Well, I'm not going to disagree with this, since I have done this exact thing for this exact reason. In my case the joint prior on the interest parameters and the noise process was sufficiently broad that some of the interest parameters were being estimated with apparent near-perfect precision (or actually, the Gibbs sampler was getting caught in sharp local maxima; I could have worked around this technical issue by using a parameter-expanded Gibbs sampler, but the nonsensically sharp local maxima would still have been present in the posterior).

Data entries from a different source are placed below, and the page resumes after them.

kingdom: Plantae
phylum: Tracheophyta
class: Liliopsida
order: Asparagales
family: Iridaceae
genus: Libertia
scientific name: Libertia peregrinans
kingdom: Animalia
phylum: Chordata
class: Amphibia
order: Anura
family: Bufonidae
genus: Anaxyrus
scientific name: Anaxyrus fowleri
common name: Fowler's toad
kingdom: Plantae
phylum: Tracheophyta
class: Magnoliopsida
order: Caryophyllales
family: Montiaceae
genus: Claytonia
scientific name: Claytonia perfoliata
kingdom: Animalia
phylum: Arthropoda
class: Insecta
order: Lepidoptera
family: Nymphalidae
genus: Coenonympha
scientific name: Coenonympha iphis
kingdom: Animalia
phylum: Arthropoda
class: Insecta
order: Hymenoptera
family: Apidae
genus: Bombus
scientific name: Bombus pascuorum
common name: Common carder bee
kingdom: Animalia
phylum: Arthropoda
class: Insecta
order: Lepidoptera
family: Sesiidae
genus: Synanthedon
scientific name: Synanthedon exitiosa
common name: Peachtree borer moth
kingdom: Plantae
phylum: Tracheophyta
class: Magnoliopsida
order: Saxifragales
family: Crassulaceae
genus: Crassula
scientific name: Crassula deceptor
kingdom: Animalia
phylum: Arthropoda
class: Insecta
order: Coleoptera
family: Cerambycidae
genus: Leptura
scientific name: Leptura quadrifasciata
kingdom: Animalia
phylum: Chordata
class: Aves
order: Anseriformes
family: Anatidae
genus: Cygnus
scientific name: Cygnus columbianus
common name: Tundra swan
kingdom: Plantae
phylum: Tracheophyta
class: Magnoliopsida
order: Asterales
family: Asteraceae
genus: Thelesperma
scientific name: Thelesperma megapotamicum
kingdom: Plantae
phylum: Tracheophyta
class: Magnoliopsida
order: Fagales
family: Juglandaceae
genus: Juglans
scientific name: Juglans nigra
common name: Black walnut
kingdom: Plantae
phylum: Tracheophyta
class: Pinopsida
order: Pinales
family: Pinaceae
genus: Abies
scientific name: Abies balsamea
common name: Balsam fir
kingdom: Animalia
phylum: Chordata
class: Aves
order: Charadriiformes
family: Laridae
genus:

It was precisely the case that the model was failing to reflect the fact that '[t]here should be "some" error, but neither too much nor too little.' I put a prior on the noise process that pushed estimated measurement noise away from zero and that fixed both the model and the Gibbs sampler.

No, what I had in mind was not overfitting caused by an overly flexible model but rather straight-up lack of fit.

• April 3, 2016

Another thought I had while doing dishes...

Suppose you initially create a model for some physical process and you leave g, the gravitational acceleration near the earth, as a parameter, with a prior say something like

normal(9.81,0.05);

Now you run your code, get your fit, and realize that in this model, g and some other parameter, maybe a density of a fluid or something are together unidentifiable.

So, you go back and look up some data on g near your location, say it's Los Angeles and you can find a table where someone else has done careful experiments on gravitational anomalies due to the local rock structure etc, so you find out that say g = 9.793 +- 0.001. So you just eliminate g as a parameter and stick it in as a constant 9.793. Now you can do inference on your fluid density.

You've essentially started with a "broad" prior on g and gone back and put a delta function informed by additional information because of the problem with the fit that you detect after running the model.

This seems totally intelligent and consistent with Bayesian reasoning in the presence of model uncertainty. Admittedly, you brought more external information into the analysis. But the basic concept of altering your model after seeing how well it fits based on a kind of Bayesian meta-probability distribution over the way in which your model should fit (the kind of errors it should make). That makes sense.